Since the middle of January, KyMBA has been cutting the Port Oliver Trail, dubbed “Twisted Oliver.” The four-mile trail weaves through 25 acres of woods at Barren River Lake, adjacent to Port Oliver. As the name suggests, Twisted Oliver snakes through the trees with switchbacks and sharp berms for a fast and fun ride.
The Port Oliver Trail is KyMBA’s latest project. Though the trail was conceived in 2012, it’s seen delays as a larger trail, Brier Creek at Nolin Lake, took precedence. Now that all current trail projects are complete, KyMBA is ready to begin this one. Port Oliver is going to be a family-friendly trail, and it will act as a test trail for future projects. Should Port Oliver meet expectations, it would open up opportunities for longer, more technical trails in the park.
KyMBA is responsible for three other major trails in south central Kentucky: Low Hollow Trail in Bowling Green, Brier Creek Trail at Nolin Lake State Park, and Big Hollow Trail at Mammoth Cave National Park.

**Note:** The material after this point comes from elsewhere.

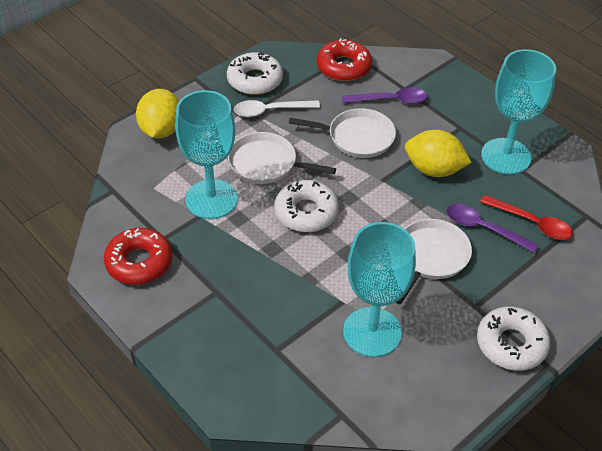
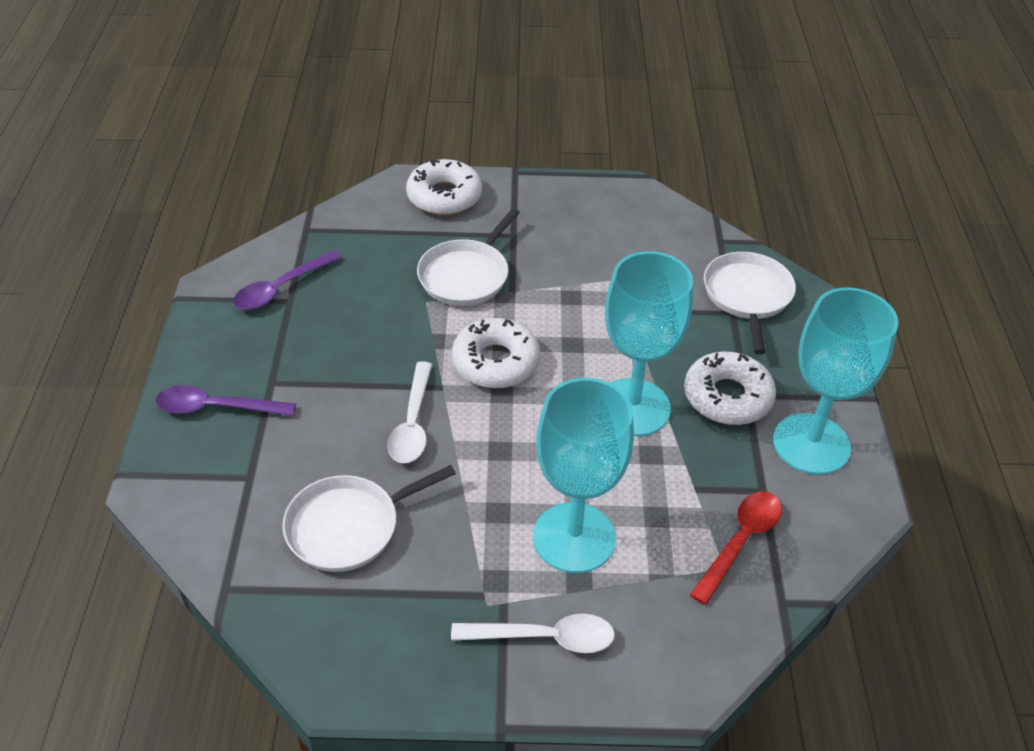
red donut: [104,228,172,285] [317,38,372,81] = 2 -> none = 0
white spoon: [234,100,320,117] = 1 -> [387,361,433,463] [451,614,615,653] = 2
yellow lemon: [136,89,179,139] [405,130,472,177] = 2 -> none = 0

Big Hollow won “Best Gateway Trail” at the International Mountain Biking Association World Summit in 2014. It was a massive accomplishment for KyMBA and everyone involved. Now, KyMBA hopes to keep the success going with the addition of the Port Oliver Trail.
Spearheaded by Dan Taylor, a Ranger at Barren River Lake State Park, the plan for the Port Oliver Trail is in full effect. With significant help from the Army Corps of Engineers and an army of volunteers, five miles of trail has been cut and 1.8 miles of it are ready to ride as of February 25. Two hundred twenty-five volunteer hours have been logged at the trail and it grows every weekend.
Saturday is always trail work day for KyMBA members and early spring weather in Bowling Green has propelled work forward. The forecast hovered around 55 degrees with a 60 percent chance of rain. The weather forecast kept away some of the regular trail warriors, but on Saturday a small group (including myself) hit the trails hard. The crew stayed two hours longer than scheduled, as the rain held out.